AutoTS#

AutoTSEstimator#

Automated TimeSeries Estimator for time series forecasting task. AutoTSEstimator will replace AutoTSTrainer in later version.

class bigdl.chronos.autots.autotsestimator.AutoTSEstimator(model='lstm', search_space={}, metric='mse', metric_mode=None, loss=None, optimizer='Adam', past_seq_len='auto', future_seq_len=1, input_feature_num=None, output_target_num=None, selected_features='auto', backend='torch', logs_dir='/tmp/autots_estimator', cpus_per_trial=1, name='autots_estimator', remote_dir=None)[source]#

Bases: object

Automated TimeSeries Estimator for time series forecasting task, which supports TSDataset and customized data creator as data input on built-in model (only “lstm”, “tcn”, “seq2seq” for now) or 3rd party model.

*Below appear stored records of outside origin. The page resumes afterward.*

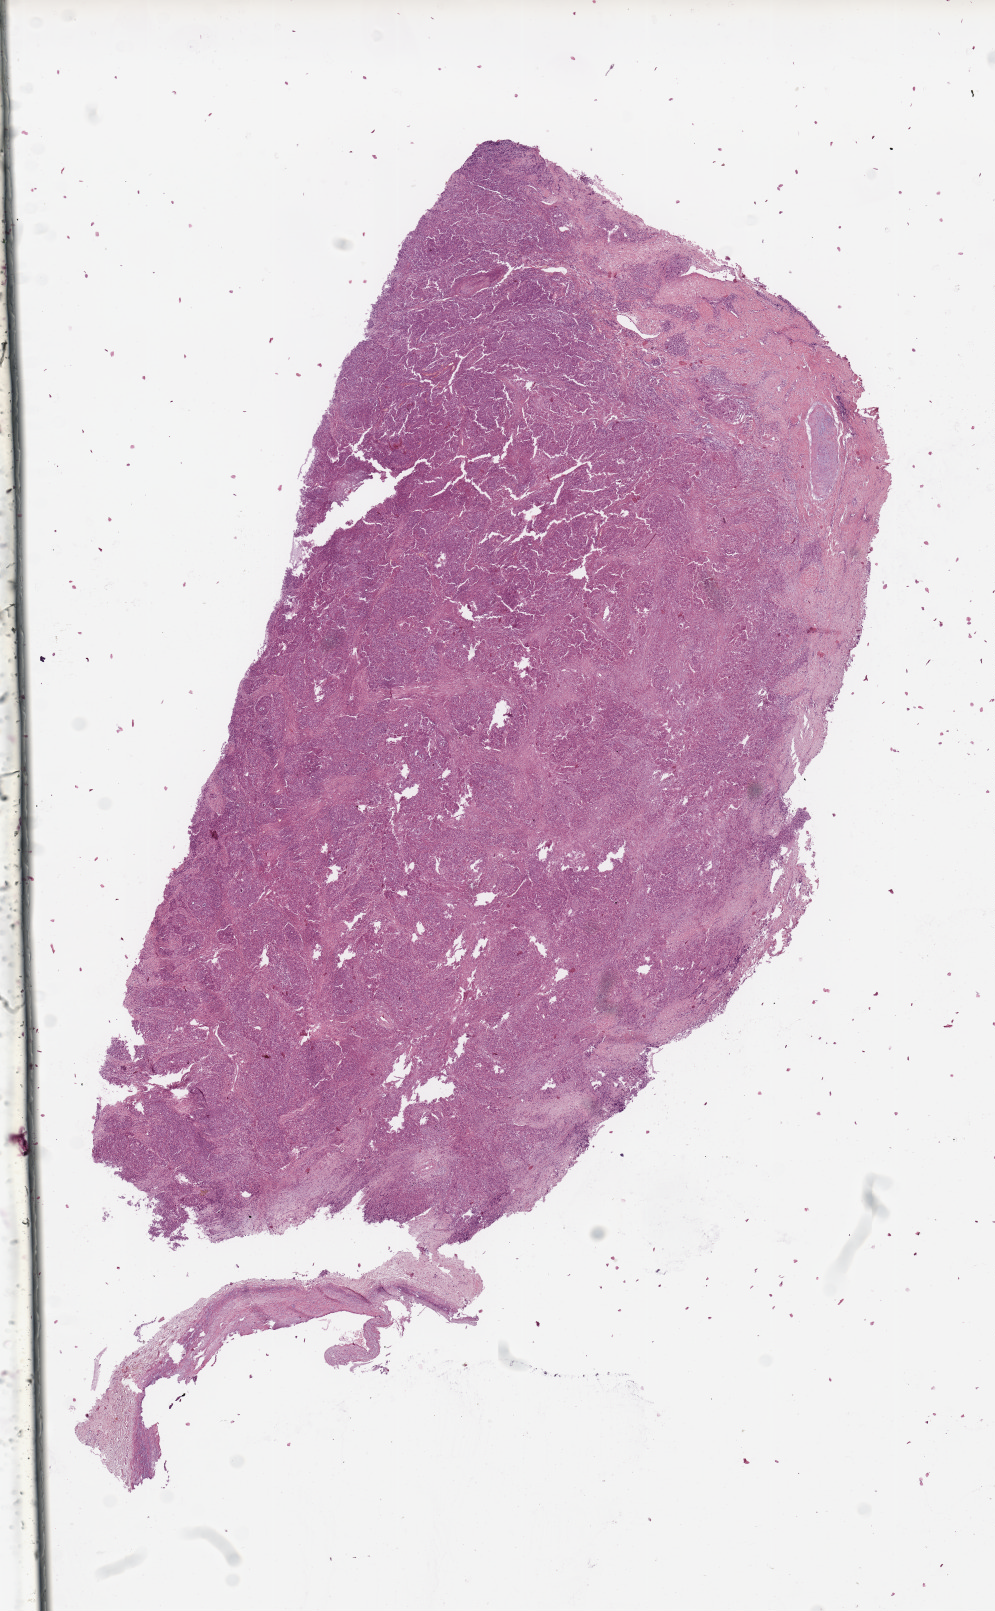
Hematoxylin and eosin (H&E) stained whole-slide image, low-resolution overview of the scanned area, about 7.9 x 12.8 mm; tumour tissue sample, lung. Patient: male, age 65 years. Histologic grade: GX (grade cannot be assessed).
AJCC pathologic stage: IA. Primary tumour site (as recorded): left upper lobe. Diagnosis: Squamous cell carcinoma, NOS.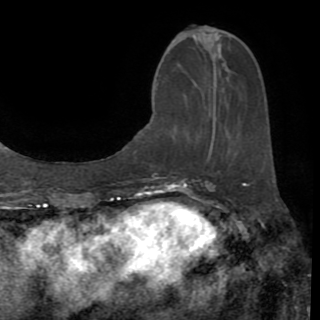
Breast MRI (dynamic contrast-enhanced), one axial slice; slice 32 of 82 in the series (ordered by position); cropped to one breast; dynamic contrast-enhanced series, time point 2 of 8 at this slice position (early post-contrast); 1.5 T; TE 3.2 ms, TR 6.5 ms; 2.2 mm slice thickness; 320 × 320 image matrix. Female patient.
Structures marked on this image (semi-automatically segmented with operator editing):
- enhancing-tissue mask used for the functional tumour volume (all voxels passing the contrast-enhancement thresholds inside the analysis volume; usually the tumour): box from (x=209, y=35) to (x=222, y=152) px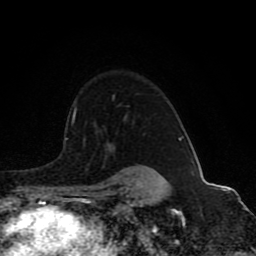
Breast MRI (dynamic contrast-enhanced), one axial slice. Position 66 of 80 along the scan axis. Cropped to one breast. Dynamic contrast-enhanced series, time point 2 of 8 at this slice position (early post-contrast). 1.5 T. TE 4.2 ms, TR 7 ms. 256 × 256 image matrix, field of view 165 × 165 mm. Female patient.
Structures marked on this image (semi-automatically segmented with operator editing):
- enhancing-tissue mask used for the functional tumour volume (all voxels passing the contrast-enhancement thresholds inside the analysis volume; usually the tumour): bounding box <72,95,158,173> (left, top, right, bottom; pixels)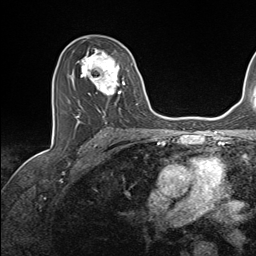
Breast MRI (dynamic contrast-enhanced), one axial slice. Slice 86 of 143 in the series (ordered by position). Cropped to one breast. Dynamic contrast-enhanced series, time point 2 of 7 at this slice position (early post-contrast). 1.5 T. TE 1.6 ms, TR 5 ms. 256 × 256 image matrix. Female patient.
Annotated regions visible in this slice (semi-automatic segmentation, software-assisted and operator-edited):
- enhancing-tissue mask used for the functional tumour volume (all voxels passing the contrast-enhancement thresholds inside the analysis volume; usually the tumour): bounding box (x1, y1, x2, y2) in pixels: (69, 48, 137, 124)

>>> # Here is a use case example:
>>> # prepare train/valid/test tsdataset
>>> autoest = AutoTSEstimator(model="lstm",
>>>                           search_space=search_space,
>>>                           past_seq_len=6,
>>>                           future_seq_len=1)
>>> tsppl = autoest.fit(data=tsdata_train,
>>>                     validation_data=tsdata_valid)
>>> tsppl.predict(tsdata_test)
>>> tsppl.save("my_tsppl")

AutoTSEstimator trains a model for time series forecasting. Users can choose one of the built-in models, or pass in a customized pytorch or keras model for tuning using AutoML.

Parameters
  • model – a string or a model creation function. A string indicates a built-in model, currently “lstm”, “tcn”, “seq2seq” are supported. A model creation function indicates a 3rd party model, the function should take a config param and return a torch.nn.Module (backend=”torch”) / tf model (backend=”keras”). If you use chronos.data.TSDataset as data input, the 3rd party should have 3 dim input (num_sample, past_seq_len, input_feature_num) and 3 dim output (num_sample, future_seq_len, output_feature_num) and use the same key in the model creation function. If you use a customized data creator, the output of data creator should fit the input of model creation function.

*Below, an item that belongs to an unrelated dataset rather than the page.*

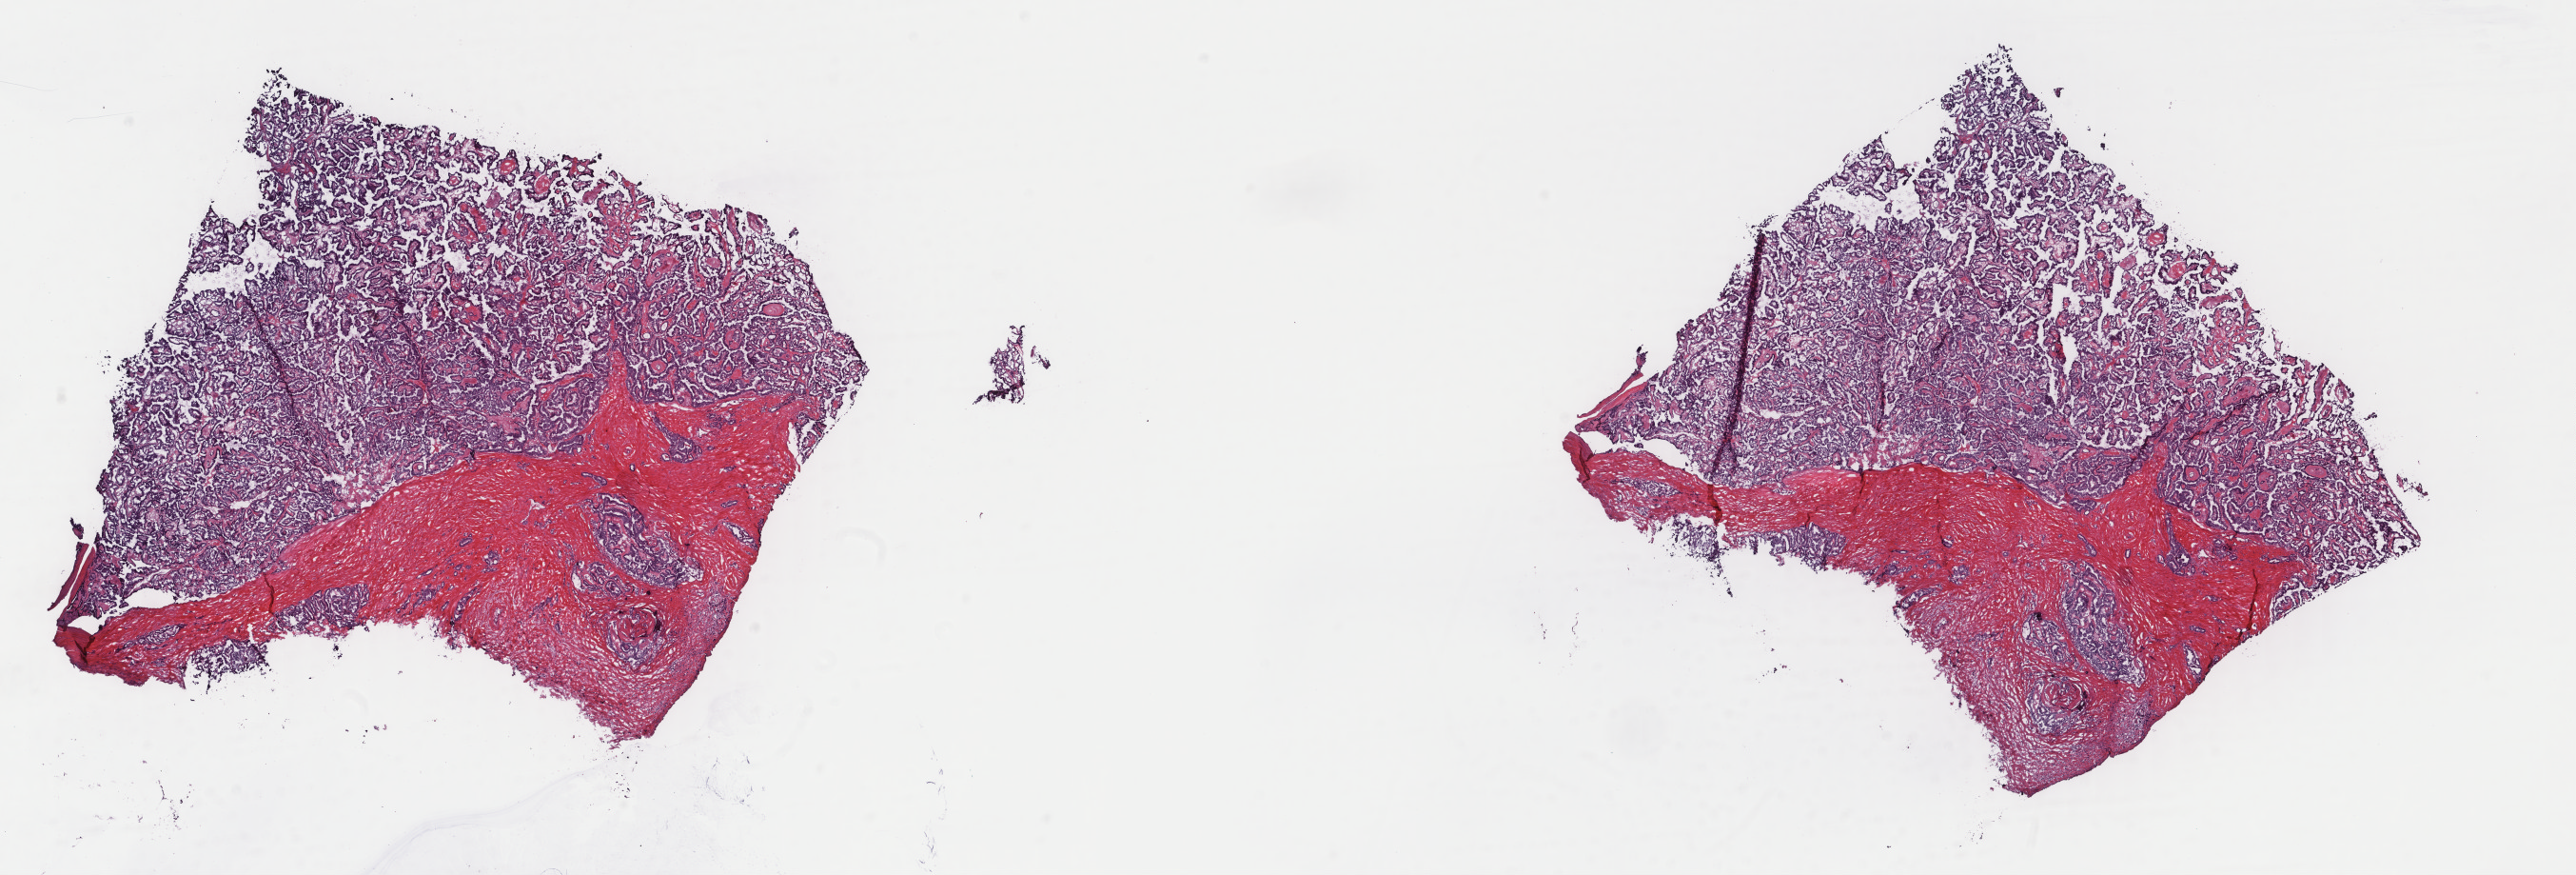
Whole-slide histology image, Hematoxylin and eosin (H&E) stained, low-resolution overview of the scanned area, about 21.5 x 7.3 mm; frozen section from the top of the tissue portion; thyroid, primary tumour sample. Male patient; age at initial diagnosis 39 years. Slide review estimates, as recorded: tumour cells 60%, tumour nuclei 100%, normal cells 0%, stromal cells 40%, necrosis 0%. Inflammatory infiltration, as recorded: lymphocyte infiltration 0%, monocyte infiltration 1%, neutrophil infiltration 0%.
Lymph nodes positive (case pathology): 23 of 106 examined. AJCC pathologic stage: I (7th edition). Diagnosis: Papillary adenocarcinoma, NOS (thyroid gland).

  • search_space – str or dict. hyper parameter configurations. For str, you can choose from “minimal”, “normal”, or “large”, each represents a default search_space for our built-in model with different computing requirement. For dict, Read the API docs for each auto model. Some common hyper parameter can be explicitly set in named parameter. search_space should contain those parameters other than the keyword arguments in this constructor in its key. If a 3rd parth model is used, then you must set search_space to a dict.

  • metric – String or customized evaluation metric function. If string, metric is the evaluation metric name to optimize, e.g. “mse”. If callable function, it signature should be func(y_true, y_pred), where y_true and y_pred are numpy ndarray. The function should return a float value as evaluation result.

  • metric_mode – One of [“min”, “max”]. “max” means greater metric value is better. You have to specify metric_mode if you use a customized metric function. You don’t have to specify metric_mode if you use the built-in metric in bigdl.orca.automl.metrics.Evaluator.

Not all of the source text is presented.